From top to bottom, print the listing word for word and skip any pictures it contains.
[[ DATA SEGMENT open ]]
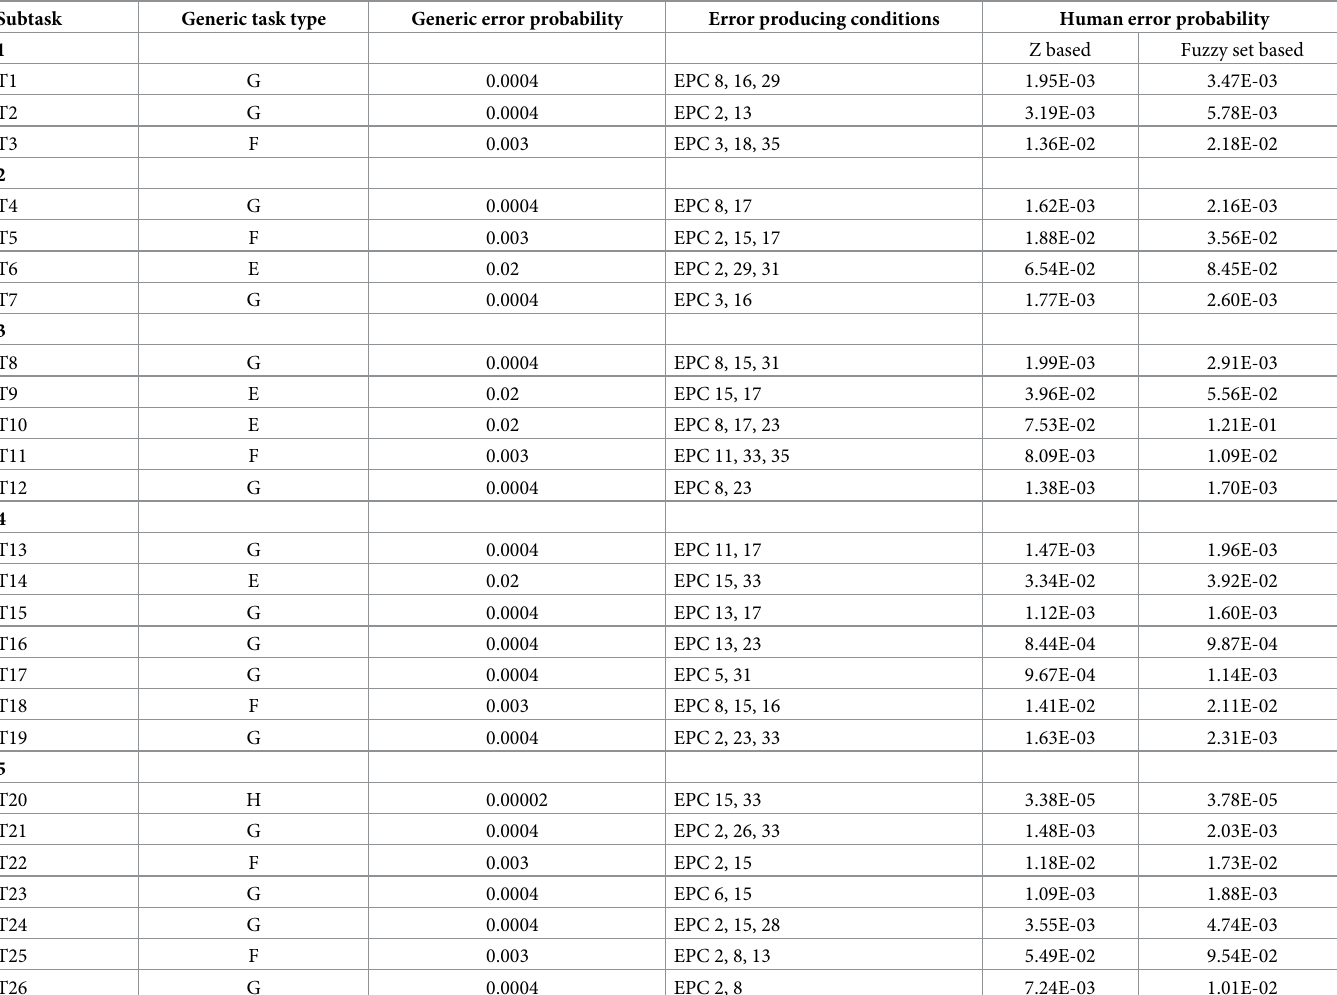
Table 6. Human error probability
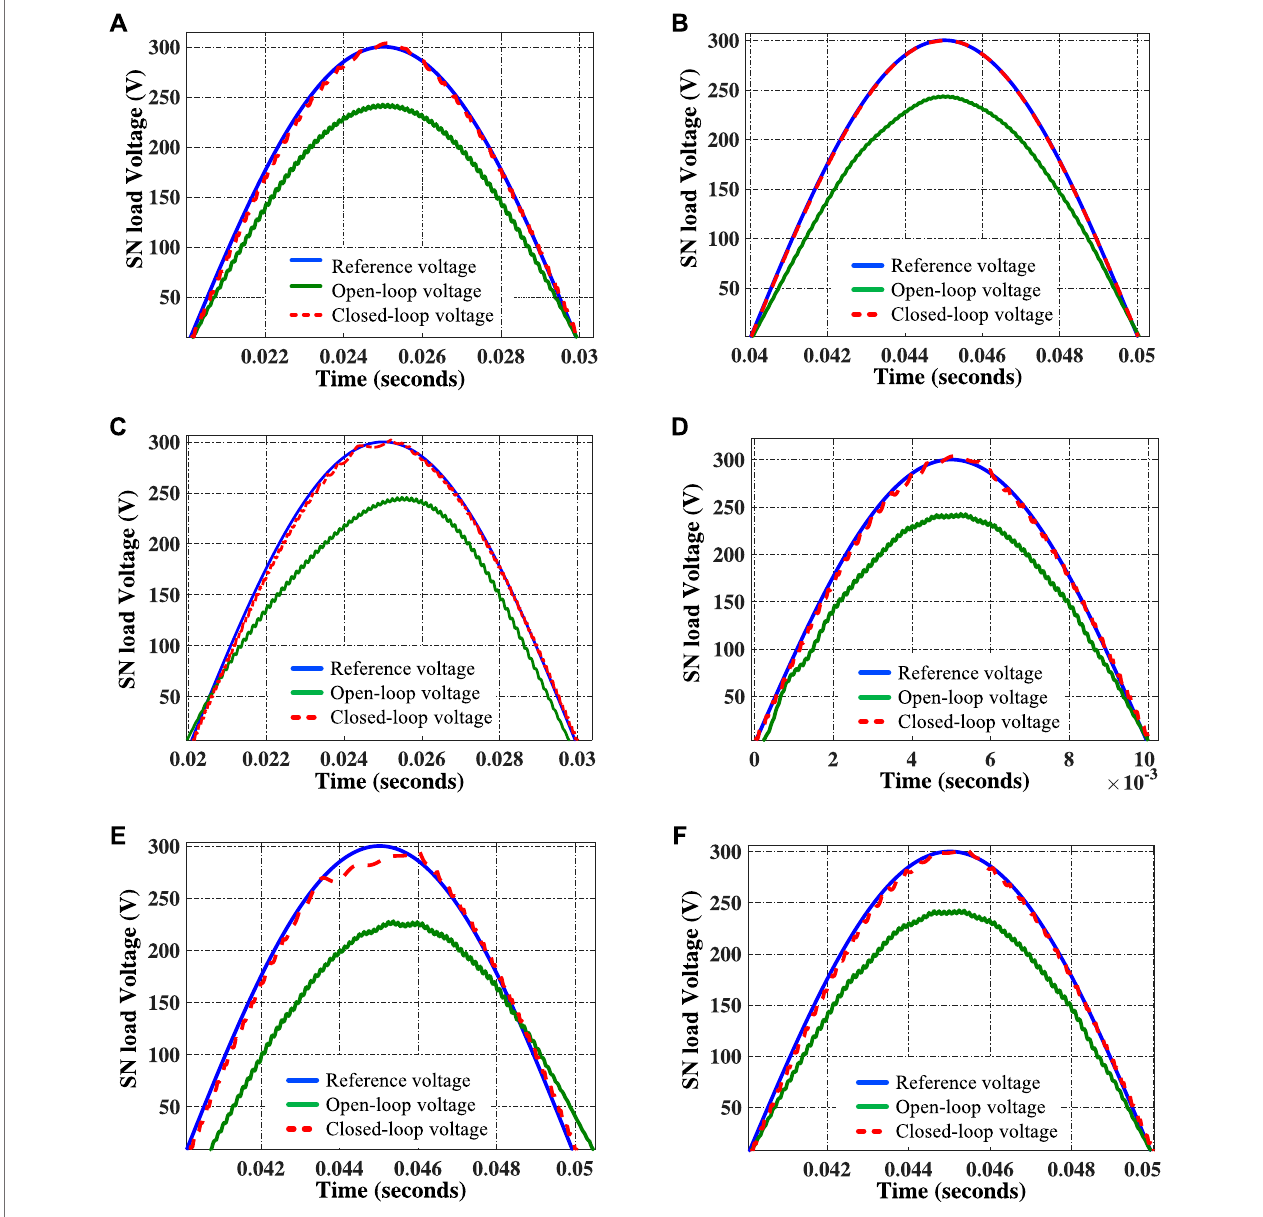
FIGURE 9 | Comparison of open-loop, closed-loop and reference SN voltage tracking under (A) Consumer load; (B) Unknown load; and (C) Harmonic load; (D) Nonlinear load; (E) Asynchronous machine load; and (F) Dynamic load.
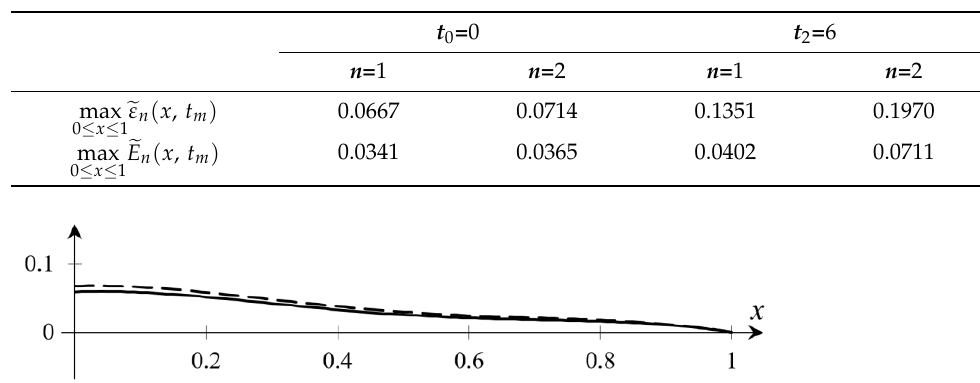
Table 2. Comparison of residuals for ψ m .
[[ DATA SEGMENT closed ]]
TASK ANSWER:
Table 6. Human error probability
FIGURE 9 | Comparison of open-loop, closed-loop and reference SN voltage tracking under (A) Consumer load; (B) Unknown load; and (C) Harmonic load; (D) Nonlinear load; (E) Asynchronous machine load; and (F) Dynamic load.
Table 2. Comparison of residuals for ψ m .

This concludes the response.